Ocupantes de imóveis retomados por bancos podem ter preferência na revenda

Projeto da senadora Simone Tebet busca beneficiar ocupantes de imóveis retomados por inadimplência
Marcos Oliveira/Agência Senado

Projeto dá preferência a ocupantes na revenda de imóveis retomados por inadimplência

  

Da Redação | 05/02/2018, 11h51

Ocupantes de imóveis retomados por bancos oficiais pela falta de pagamento podem ter preferência na revenda. É o que prevê o projeto (PLS) 582/2015 em relação aos imóveis de valor inferior a 10% do chamado “teto” do Sistema Financeiro da Habitação (SFH), equivalente hoje a R$ 150 mil reais. A matéria está na pauta de votação da Comissão e Constituição, Justiça e Cidadania (CCJ).

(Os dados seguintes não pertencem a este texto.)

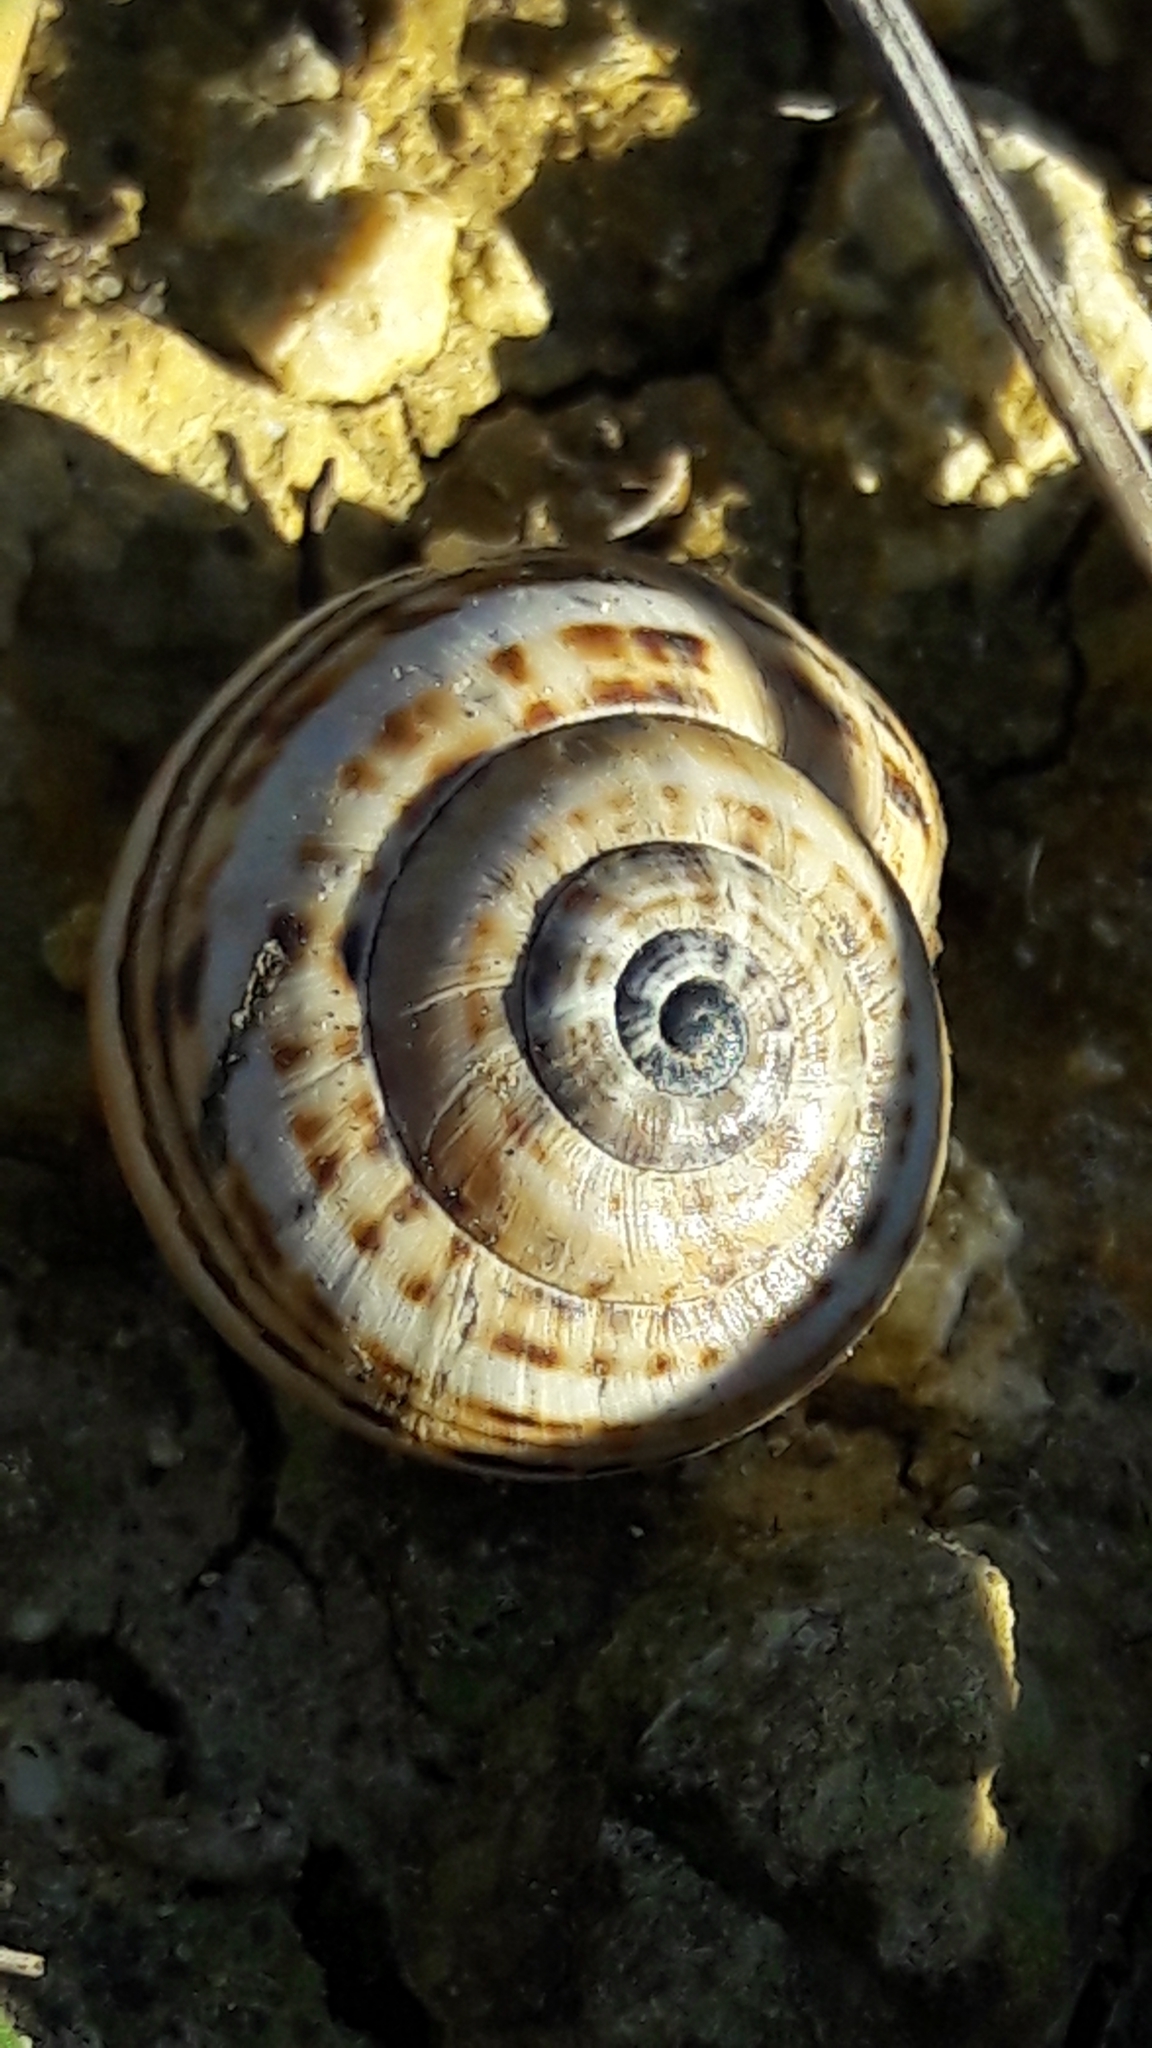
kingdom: Animalia
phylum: Mollusca
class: Gastropoda
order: Stylommatophora
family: Helicidae
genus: Theba
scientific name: Theba pisana
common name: White snail
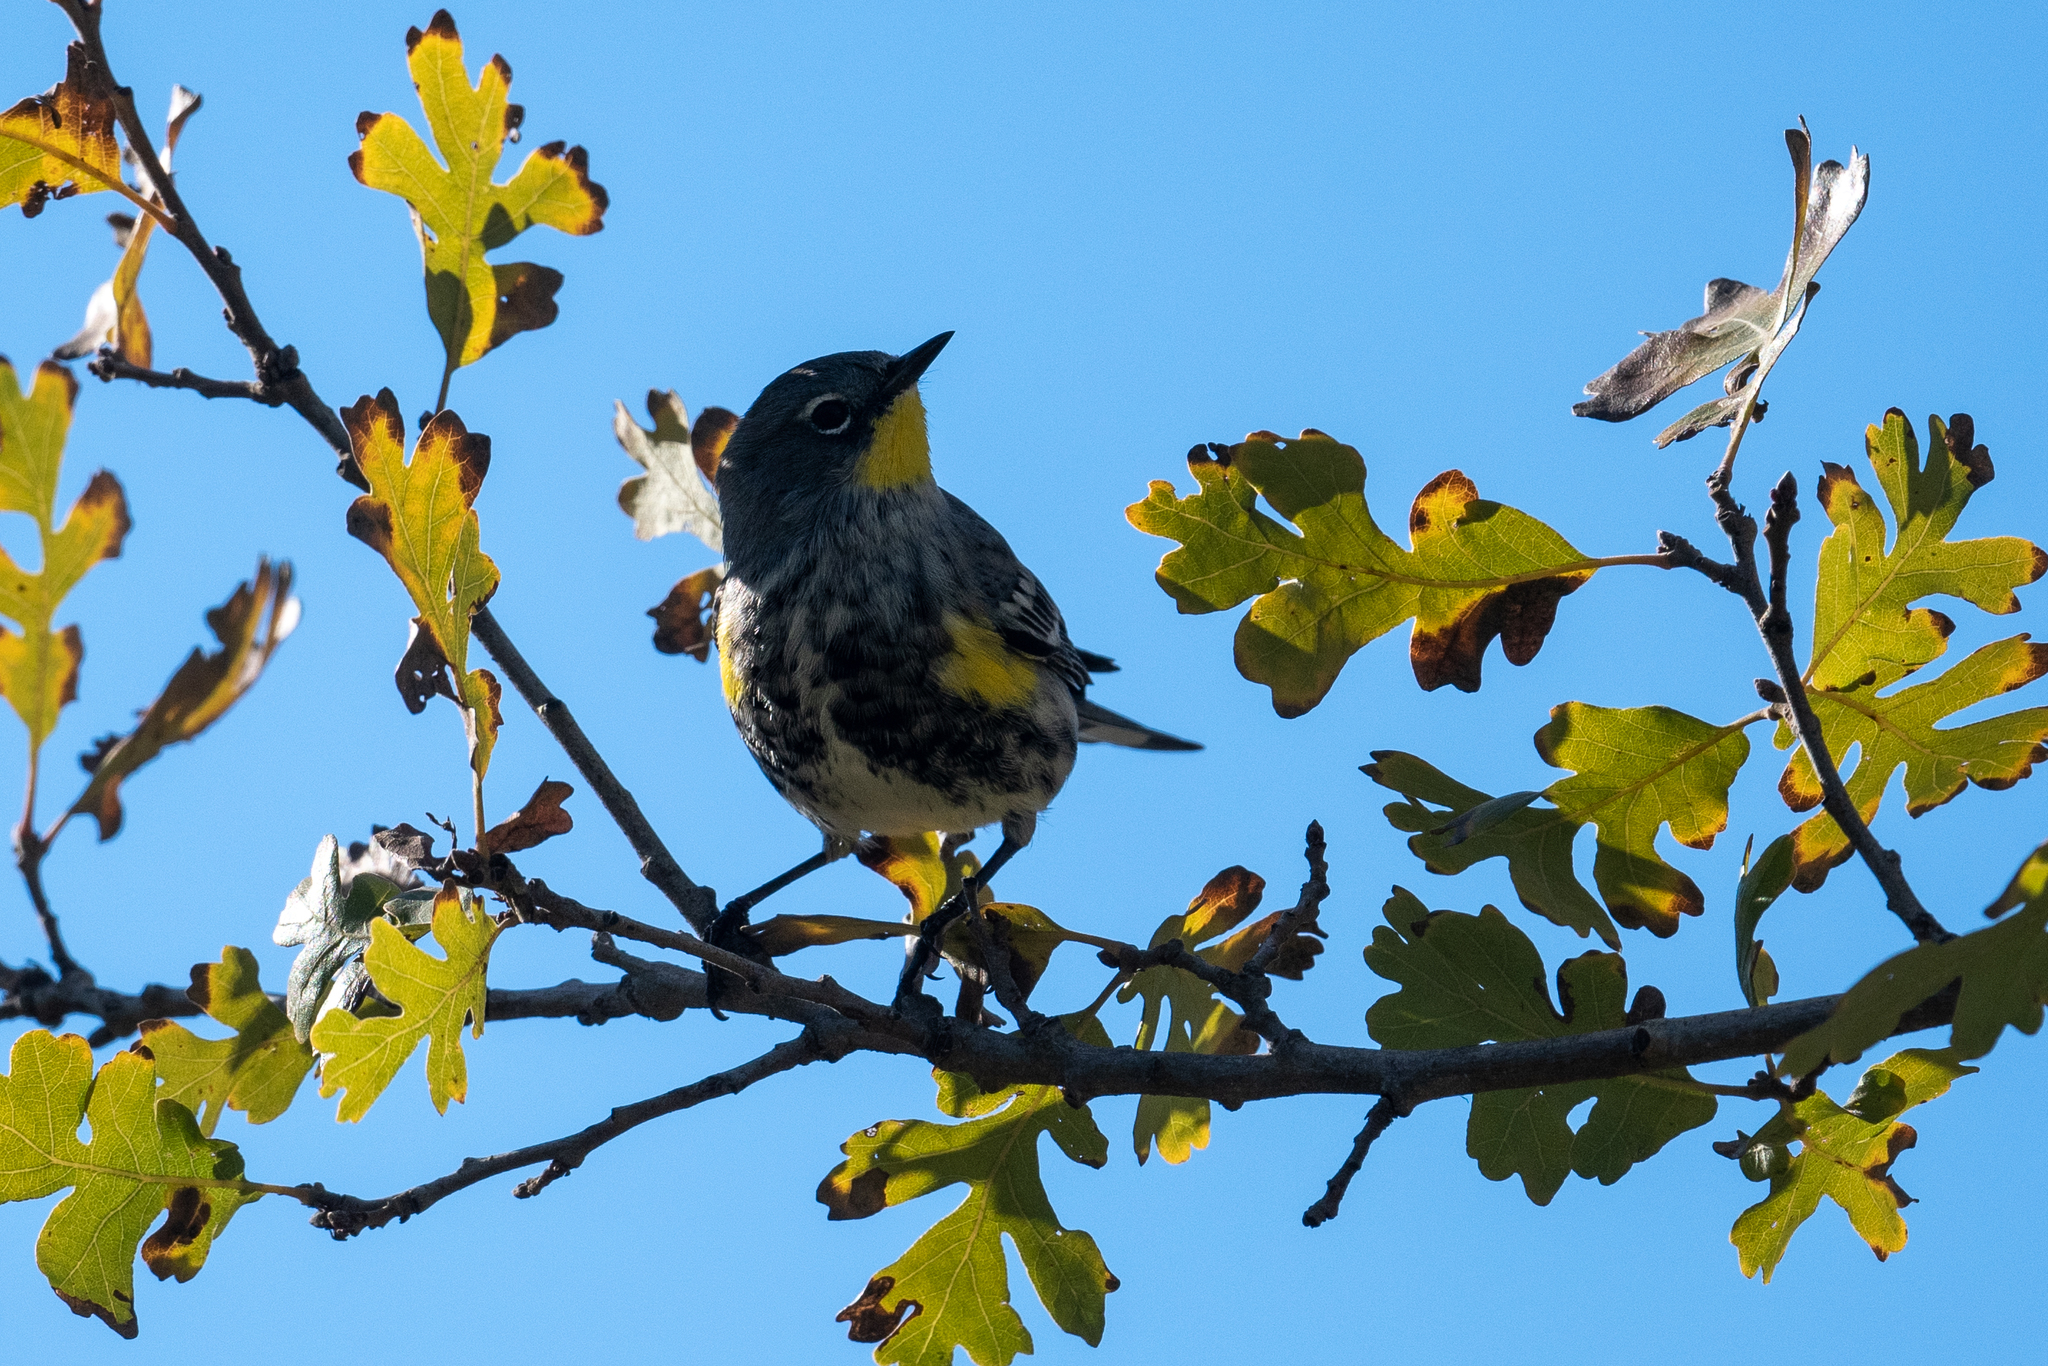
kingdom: Animalia
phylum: Chordata
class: Aves
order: Passeriformes
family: Parulidae
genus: Setophaga
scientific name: Setophaga coronata
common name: Myrtle warbler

O projeto da senadora Simone Tebet (PMDB-MS) altera a Lei de Licitações (Lei 8.666/93) para beneficiar os ocupantes, sejam eles mutuários inadimplentes, cessionários do contrato ou possuidores sem contrato. Em troca, exige que eles indenizem o banco pelo período de ocupação, mediante o pagamento de uma taxa de 0,4% do valor do imóvel ao mês, que corresponde ao valor médio de um aluguel no mercado.

Desocupação do imóvel

A senadora ressalta que, no caso dos bancos públicos, os imóveis são vendidos a terceiros, que posteriormente terão que promover a saída dos ocupantes. Essa condição resulta na desvalorização do valor dos imóveis, em prejuízo das próprias instituições financeiras.

“Além disso, leva ao despejo de ocupantes que muitas vezes são famílias de boa fé, que poderiam adquirir regularmente o imóvel [...] Esse projeto permitirá a permanência de milhares de famílias nos locais em que residem e contribuirá, em paralelo, para melhorar a qualidade dos ativos das instituições financeiras oficiais”, defende Simone no texto.

A matéria tem voto favorável do relator na CCJ, senador Antonio Anastasia (PSDB-MG). Para ele, a proposta permite agilidade na negociação e protege os interesses da instituição financeira pública e do mutuário ou do ocupante do imóvel.

Se aprovada na comissão e não receber recurso para votação em Plenário, a proposta segue diretamente para a Câmara dos Deputados.